In via Bellerio, nel quartier generale della Lega, i fedelissimi di Matteo Salvini avevano fissato l’asticella al 10%. Sotto quella cifra, si diceva nel cerchio magico del leader, sarebbe stato difficile non riconoscere la sconfitta. Il risultato impietoso uscito dalle urne delle regionali in Abruzzo è ben lontano, fermandosi a un 7,4% che brucia ancora di più di fronte al 13% degli alleati di Forza Italia (che che in due anni sono cresciuti di due punti) e al 24% di Fratelli d’Italia a cui andrebbe aggiunto molto di quel 6% della lista civica del presidente Marco Marsilio fortemente sostenuta da persone della presidente del Consiglio Giorgia Meloni.
Salvini deve contare altri 122mila voti persi. Dopo le Europee potrebbe farsi avanti un triumvirato composto da Zaia, Fedriga e Fontana
Il tracollo della Lega sta tutto nel tracollo del suo segretario. Le cifre disegnano i contorni del crollo. Rispetto alle elezioni regionali abruzzesi del 2019 stravinte dalla Lega con il 27% dei voti il partito ha perso qualcosa come 122mila voti. Le 165mila preferenze di cinque anni fa sono un mucchietto di 43mila schede. Se è vero che Marsilio è stato riconfermato presidente (l’unico a riuscirci qui negli ultimi trent’anni di alternanza forsennata tra centrodestra e centrosinistra) la geografia del suo potere oggi racconta tutt’altra storia: i 10 consiglieri leghisti della scorsa legislatura oggi sono diventati due e c’è da scommettere che i quattro assessori del Carroccio su sei saranno solo un ricordo.
Che la Lega stesse cominciando “a perdere tutto” per “il chiudere gli occhi, il tirare a campare rispetto a una valanga di problemi che, per scelta venivano accantonati, o per insipienza elusi” l’aveva denunciato all’orecchio di Salvini un leghista doc deluso che a novembre 2021 aveva lasciato la presidenza della società di trasporto pubblico abruzzese. Gianfranco Giuliante in una lettera aperta aveva descritto la leadership di Salvini come “un cesarismo cacio e ova ove esponenti storici della Lega si ritrovano con un daspo che impedisce la possibilità di partecipazione ai congressi senza motivo o per antipatia personale dopo molti anni di ruoli attivi e continuativi che hanno garantito la presenza della Lega in ogni occasione”.

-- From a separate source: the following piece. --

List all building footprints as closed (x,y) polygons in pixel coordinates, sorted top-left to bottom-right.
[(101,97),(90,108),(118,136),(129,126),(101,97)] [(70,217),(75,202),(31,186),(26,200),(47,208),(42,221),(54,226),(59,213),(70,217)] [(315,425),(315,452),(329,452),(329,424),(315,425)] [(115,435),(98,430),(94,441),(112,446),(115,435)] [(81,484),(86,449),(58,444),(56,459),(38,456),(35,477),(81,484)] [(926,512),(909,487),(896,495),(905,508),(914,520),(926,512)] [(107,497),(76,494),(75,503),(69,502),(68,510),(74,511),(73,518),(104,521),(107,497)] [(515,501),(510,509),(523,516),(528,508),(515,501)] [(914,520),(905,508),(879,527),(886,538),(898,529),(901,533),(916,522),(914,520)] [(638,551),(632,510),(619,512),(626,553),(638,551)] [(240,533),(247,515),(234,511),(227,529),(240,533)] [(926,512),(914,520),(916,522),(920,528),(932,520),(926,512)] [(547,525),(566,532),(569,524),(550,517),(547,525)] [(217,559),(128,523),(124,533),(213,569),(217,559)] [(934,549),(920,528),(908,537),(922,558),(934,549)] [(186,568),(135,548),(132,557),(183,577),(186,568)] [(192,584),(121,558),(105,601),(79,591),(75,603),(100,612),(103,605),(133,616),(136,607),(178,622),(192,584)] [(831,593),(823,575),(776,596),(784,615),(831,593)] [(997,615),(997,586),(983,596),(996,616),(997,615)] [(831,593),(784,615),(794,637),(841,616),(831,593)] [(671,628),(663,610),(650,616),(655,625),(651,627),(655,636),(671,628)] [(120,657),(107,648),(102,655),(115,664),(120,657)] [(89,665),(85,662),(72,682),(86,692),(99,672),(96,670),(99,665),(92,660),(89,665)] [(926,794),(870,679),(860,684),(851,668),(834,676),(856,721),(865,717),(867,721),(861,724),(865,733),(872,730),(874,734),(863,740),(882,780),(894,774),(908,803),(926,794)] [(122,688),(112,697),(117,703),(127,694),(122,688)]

Per Giuliante la gestione Salvini aveva tradotto “il dramma in farsa” e “la storia, che qui è una storiaccia, in isteria”. Poi ci sono stati gli addii dell’ex assessore ad Ambiente ed Energia Nicola Campitelli passato dalla Lega a Fratelli d’Italia (rieletto ieri) e l’assessora regionale alla Salute Nicoletta Verì che ha preferito candidarsi nella lista Marsilio. I dieci consiglieri di Salvini nella scorsa legislatura si sono dimezzati cammin facendo, con uscite più o meno polemiche nei confronti del ministro alle Infrastrutture. Che Salvini fosse terrorizzato da un risultato deprimente era la voce che circolava tra i leghisti. Negli ultimi giorni il segretario si era traferito in Abruzzo in pianta stabile, macinando quindici incontri in sei giorni, attraversando anche i paesi più piccoli. Non è servito.
La gestione padronale del partito presenta il conto al leader della Lega
Non è servita nemmeno la simulata sincerità con cui rivendicava avere comunicato agli abruzzesi il fallimento della linea Roma-L’Aquila con i fondi del Pnrr, poi recuperata in extremis con la promessa arrivata direttamente da Palazzo Chigi. A Salvini in Abruzzo non crede più nessuno e ora, anche in mancanza di congresso, la fronda interna è pronta alla sostituzione. Gli permetteranno come ultimo flop quello delle elezioni Europee e poi l’epoca del “capitano” si chiuderà mestamente. A sostituirlo sarà il triumvirato formato dal presidente veneto Zaia, il governatore friulano Fedriga e il presidente lombardo Fontana oppure il solo Fedriga con l’assenso degli altri due. Si riparte dal nord, dicono i militanti, ma soprattutto si riparte mettendo in panchina Salvini. Lui sui social scrive: “Bella vittoria del centrodestra, con un buon risultato per la Lega che supera i 5 Stelle e sinistra malamente sconfitta”. Ma è una voce in lontananza.